Avec Élisabeth II, le “dernier paravent du monde d’avant” est tombé

Elle sera “pour toujours LA Queen”, titre le quotidien en néerlandais “Het Nieuwsblad” . Het Nieuwsblad
Elle sera “pour toujours LA Queen”, titre le quotidien en néerlandais “Het Nieuwsblad” . Het Nieuwsblad

“La mort d’Élisabeth II démontre une fois de plus que certaines choses peuvent être à la fois parfaitement prévisibles et totalement inattendues, écrit Het Nieuwsblad ce 9 septembre.
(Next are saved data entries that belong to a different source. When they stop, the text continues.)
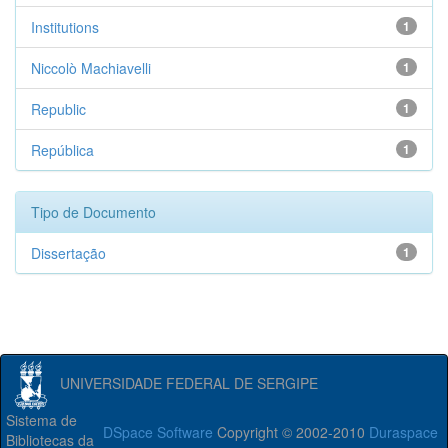
Institutions
1
Niccolò Machiavelli
1
Republic
1
República
1
Tipo de Documento
Dissertação
1
UNIVERSIDADE FEDERAL DE SERGIPE
Sistema de
DSpace Software
Copyright © 2002-2010
Duraspace
Bibliotecas da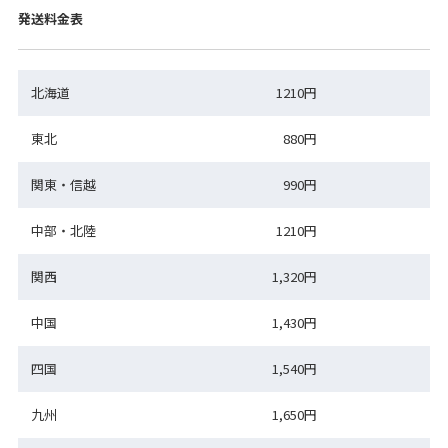
発送料金表
北海道
1210円
東北
880円
関東・信越
990円
中部・北陸
1210円
関西
1,320円
中国
1,430円
四国
1,540円
九州
1,650円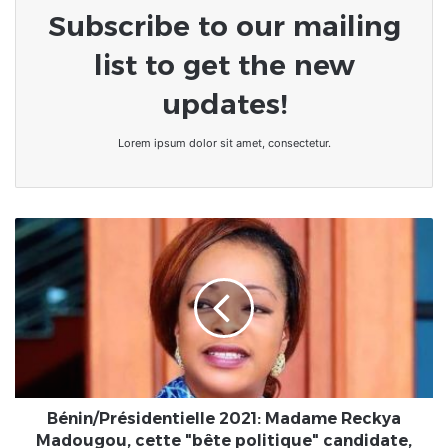
Subscribe to our mailing
list to get the new
updates!
Lorem ipsum dolor sit amet, consectetur.
Bénin/Présidentielle
2021:
Madame
Reckya
Madougou,
cette
"bête
politique"
candidate,
peut
Bénin/Présidentielle 2021: Madame Reckya
surprendre
Madougou, cette "bête politique" candidate,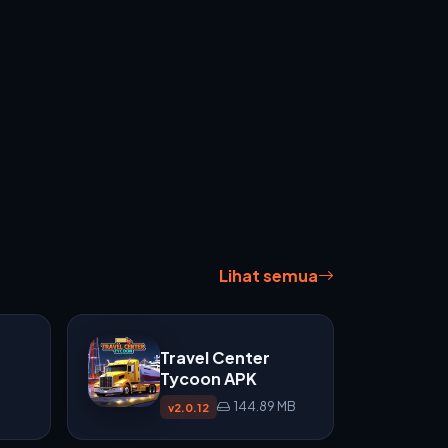
Lihat semua
Travel Center
Tycoon APK
144.89 MB
v2.0.12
Elle était depuis longtemps la détentrice du record de longévité sur le trône britannique, la reine qui venait de fêter ses 70 ans de règne et inspirait le cinéma, la chef d’État qu’on pouvait simplement désigner par le terme ‘The Queen’ – pas besoin d’en dire plus.”
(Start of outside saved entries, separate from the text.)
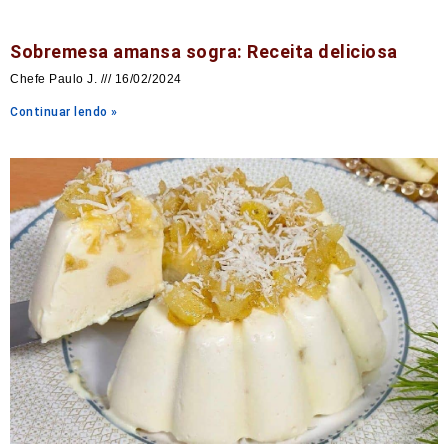
Sobremesa amansa sogra: Receita deliciosa
Chefe Paulo J.
16/02/2024
Continuar lendo »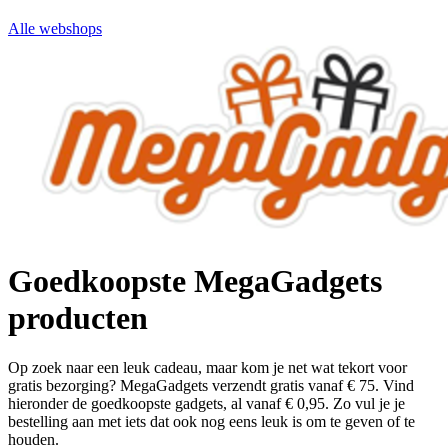
Alle webshops
Goedkoopste MegaGadgets
producten
Op zoek naar een leuk cadeau, maar kom je net wat tekort voor
gratis bezorging? MegaGadgets verzendt gratis vanaf € 75. Vind
hieronder de goedkoopste gadgets, al vanaf € 0,95. Zo vul je je
bestelling aan met iets dat ook nog eens leuk is om te geven of te
houden.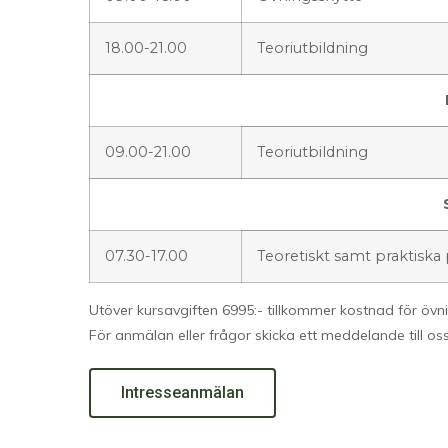
18.00-21.00
Teoriutbildning
09.00-21.00
Teoriutbildning
07.30-17.00
Teoretiskt samt praktiska
Utöver kursavgiften 6995:- tillkommer kostnad för övn
För anmälan eller frågor skicka ett meddelande till os
Intresseanmälan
Le journal belge a troqué son habituel bord bleu pour un sépia de circonstance, et l’affirme d’ailleurs en titre : elle sera “Pour toujours la queen”.

“Le sens du devoir, jusqu’au bout”

“Le sens du devoir, jusqu’à la fin”, salue “De Morgen”. De Morgen
“Le sens du devoir, jusqu’à la fin”, salue “De Morgen”. De Morgen

On ne savait pas grand-chose de cette figure énigmatique, de ce qu’elle pensait, observe la rédactrice en chef du journal dans son éditorial. “Et c’était précisément le but” : incarner une figure “à la fois familière et étrangement distante”. La seule certitude, qui a inspiré au journal De Morgen son titre de une, c’était “son sens du devoir, jusqu’au bout”. Un sens du devoir qui, selon Het Nieuwsblad, “a permis à seulement quelques monarchies de tenir au XXe siècle.”
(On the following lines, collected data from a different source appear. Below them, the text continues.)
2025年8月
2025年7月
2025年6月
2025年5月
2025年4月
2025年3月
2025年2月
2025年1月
Sept décennies : un règne si long qu’il “fait de son histoire personnelle l’histoire d’un peuple et même d’un continent”, observe le journal populaire. Elle a connu 15 Premiers ministres, de Winston Churchill à Liz Truss en passant par Margaret Thatcher. Entre-temps, le monde a changé radicalement, mais “face à une vie politique devenue de plus en plus rapide et volatile, s’érigeait la continuité de la visite à la reine, du protocole et de la révérence”. Élisabeth II “sera regrettée en tant que grand-mère du pays, rocher dans la tempête, incarnation de la nation”, écrit encore l’éditorialiste. “Mais elle n’était pas une héroïne, ni une visionnaire ou une figure de leader au sens moderne du terme. Simplement, elle était là. Pendant soixante-dix ans.”

“En cette époque d’incertitude, cette époque traversée par un sentiment trouble de déclin, elle était un repère, une certitude.”